Determine the minimum torque that the motor must be able to provide.

Torque = 61.02Nm

Explanation:

Formula for calculating torque = rFsin (theta)

r is the radius = 0.18m

F is the force used to lift the car

F = m (a+g) (Newton's second law)

F = 30 * (1.5+9.8)

F = 30*11.3

F = 339N

since the shingles accelerated upward, the angle it makes with the ground will be 90°

theta = 90°

Using the formula above of finding torque,

Torque = 339*0.18sin90°

Torque = 339*0.18 (1)

Torque = 61.02Nm

Given Information:

Mass = m = 30 kg

acceleration = α = 1.5 m/s²

Radius of pulley = r = 0.18 m

Required Information:

Minimum torque = τ = ?

Answer:

Minimum torque = τ = 61.07 N. m

Step-by-step explanation:

There are two forces acting on the bundle of shingles;

One is acting downward force due to the weight and the other force is acting upward to lift the bundle of shingles.

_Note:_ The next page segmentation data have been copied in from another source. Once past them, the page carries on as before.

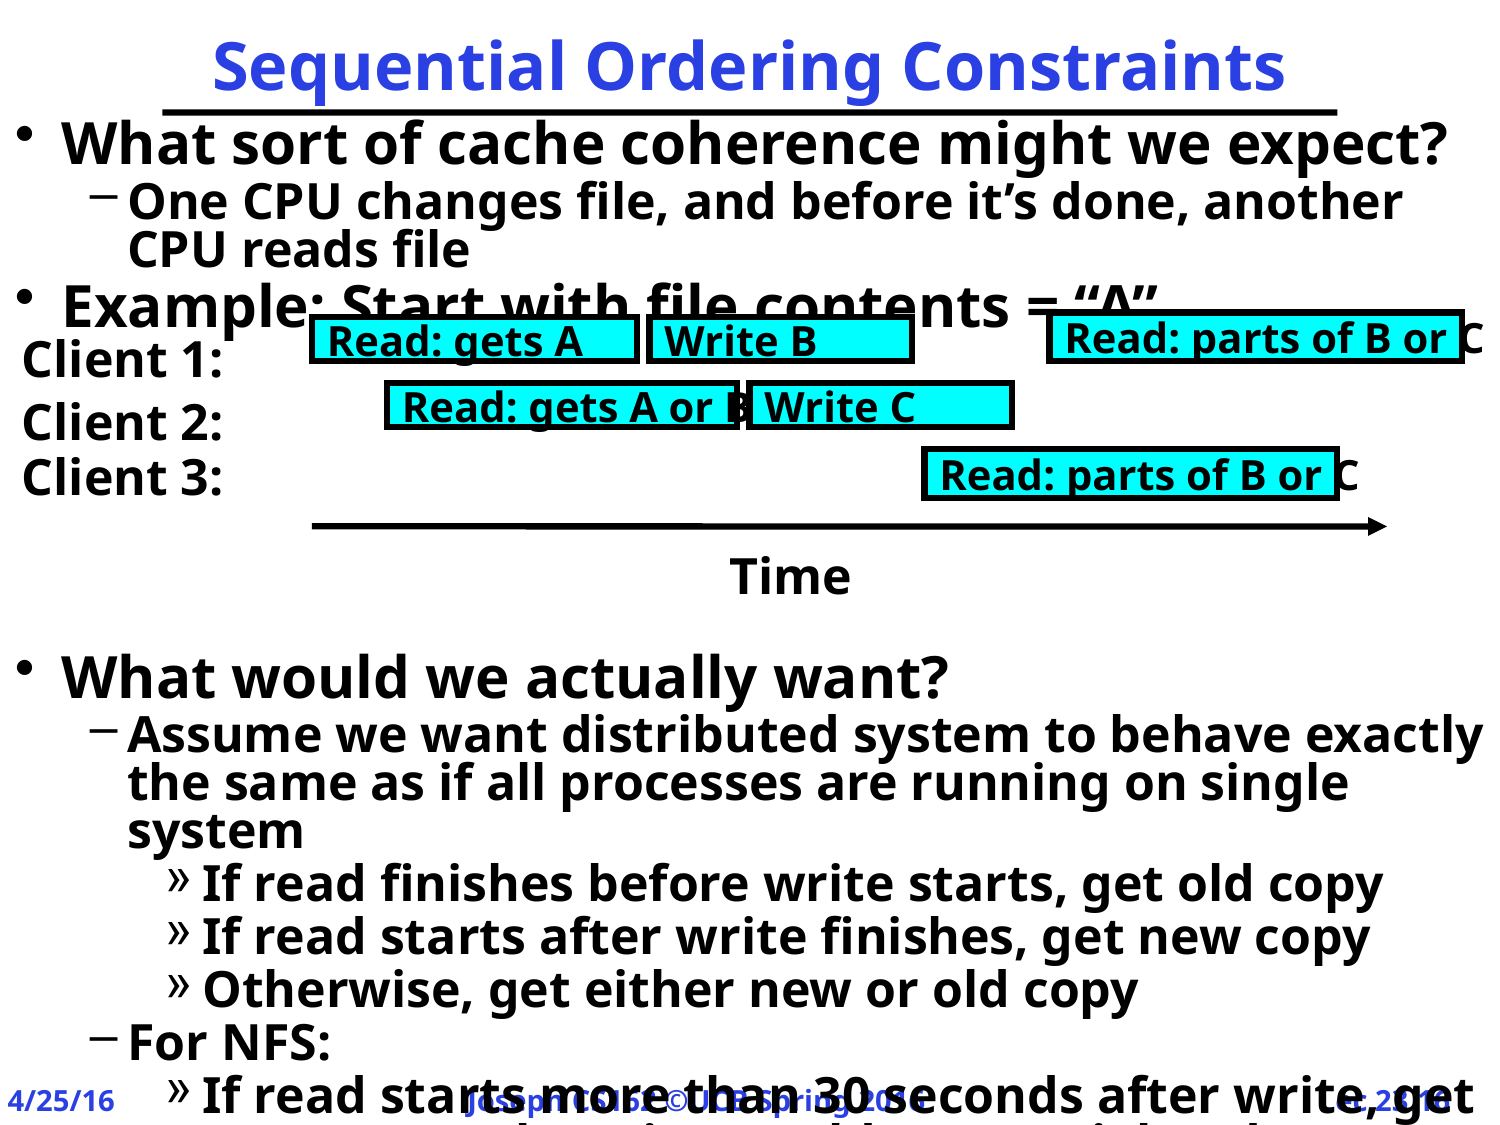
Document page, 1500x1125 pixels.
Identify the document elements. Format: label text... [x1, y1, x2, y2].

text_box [62, 312, 1463, 613]
list What sort of cache coherence might we expect? One CPU changes file, and before it’s done, another CPU reads file Example: Start with file contents = “A” What would we actually want? Assume we want distributed system to behave exactly the same as if all processes are running on single system If read finishes before write starts, get old copy If read starts after write finishes, get new copy Otherwise, get either new or old copy For NFS: If read starts more than 30 seconds after write, get new copy; otherwise, could get partial update [0, 112, 1500, 1096]
title Sequential Ordering Constraints [162, 24, 1338, 113]
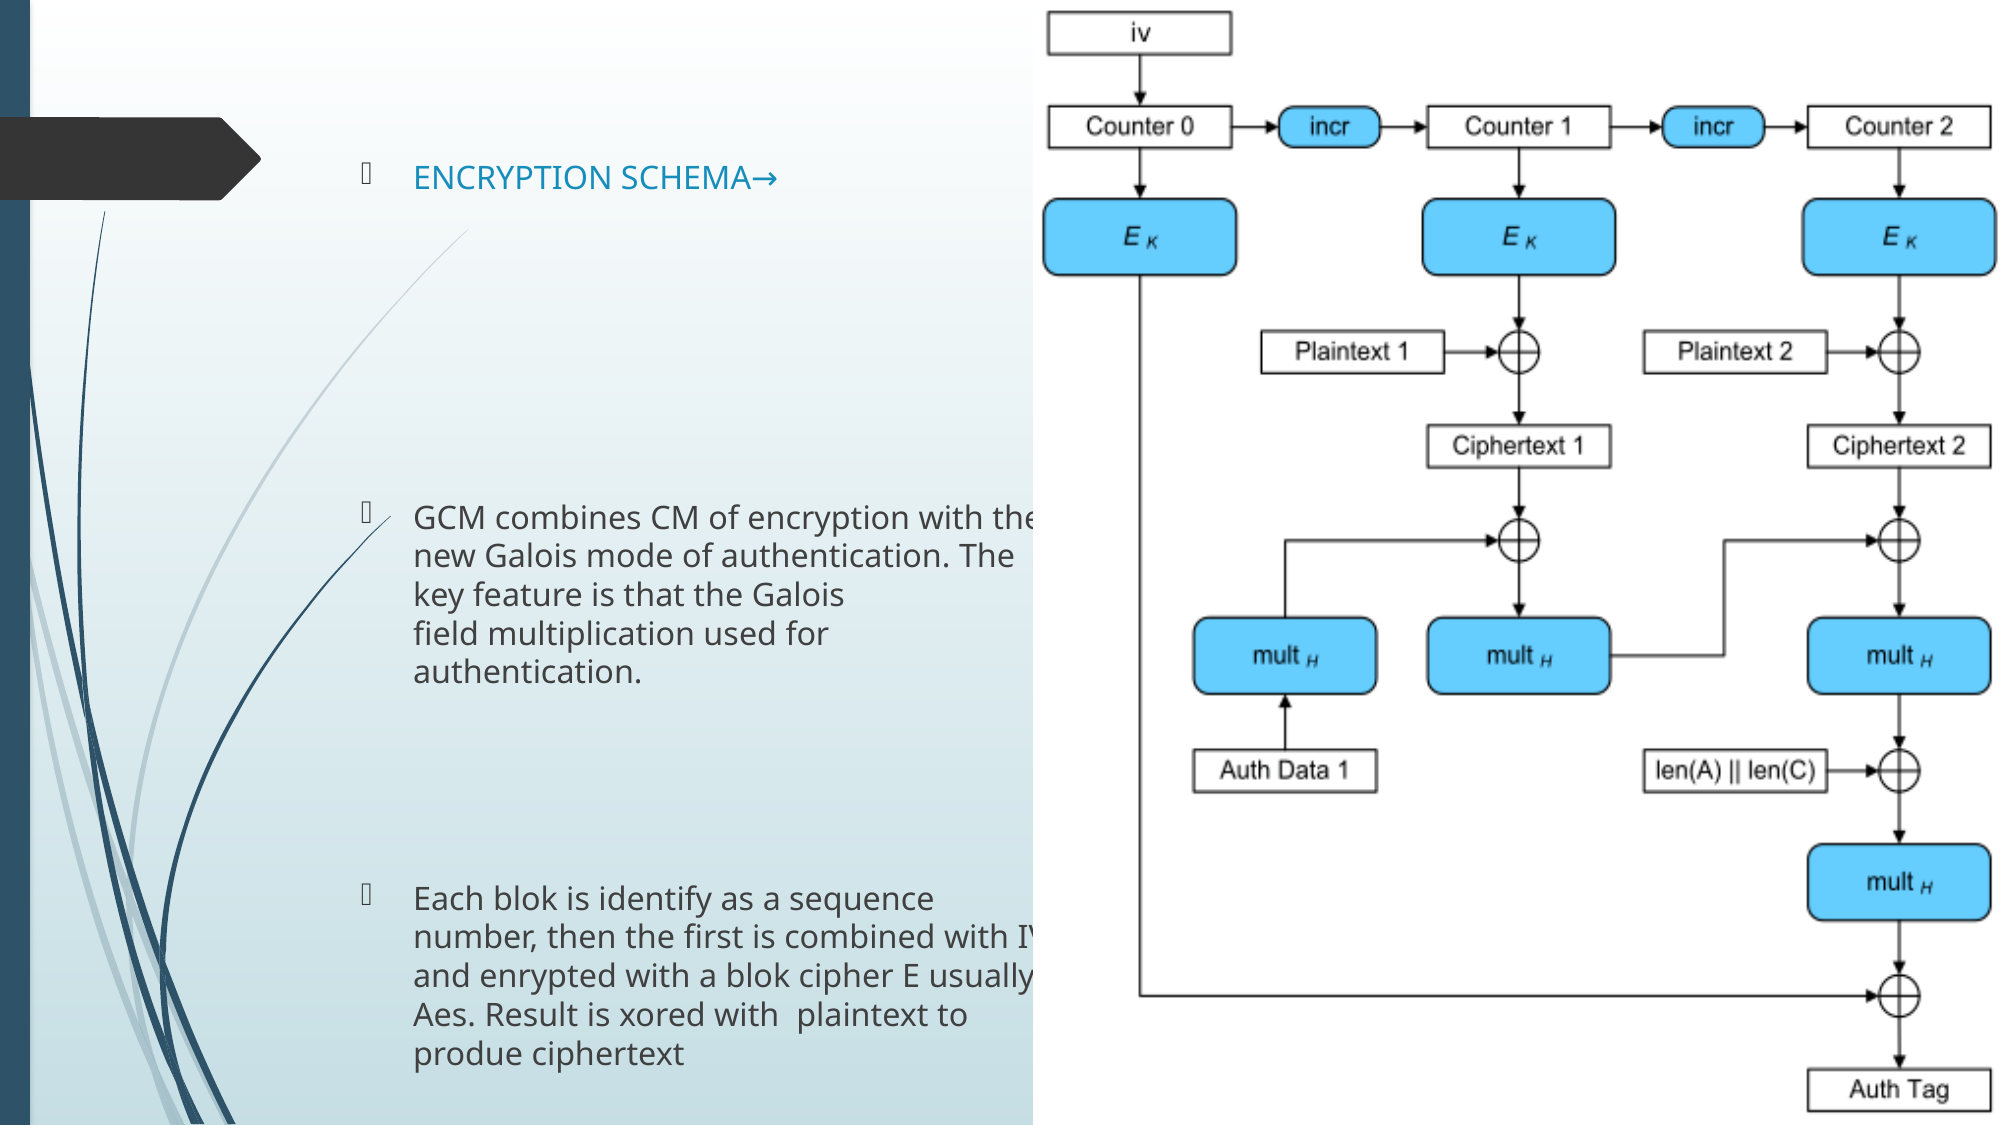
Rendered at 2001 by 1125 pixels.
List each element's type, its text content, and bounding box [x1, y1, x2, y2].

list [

Therefore, the sum of forces on the bundle of shingles is given by,

∑F = mα

Fup - Fdown = mα

Fup - mg = mα

Fup = mα + mg

Fup = m (α + g)

Fup = 30 (1.5 + 9.81)

Fup = 339.3 N

The required minimum torque that the motor must be able to provide is given by

τ = Fup*r

τ = 339.3*0.18

τ = 61.07 N. m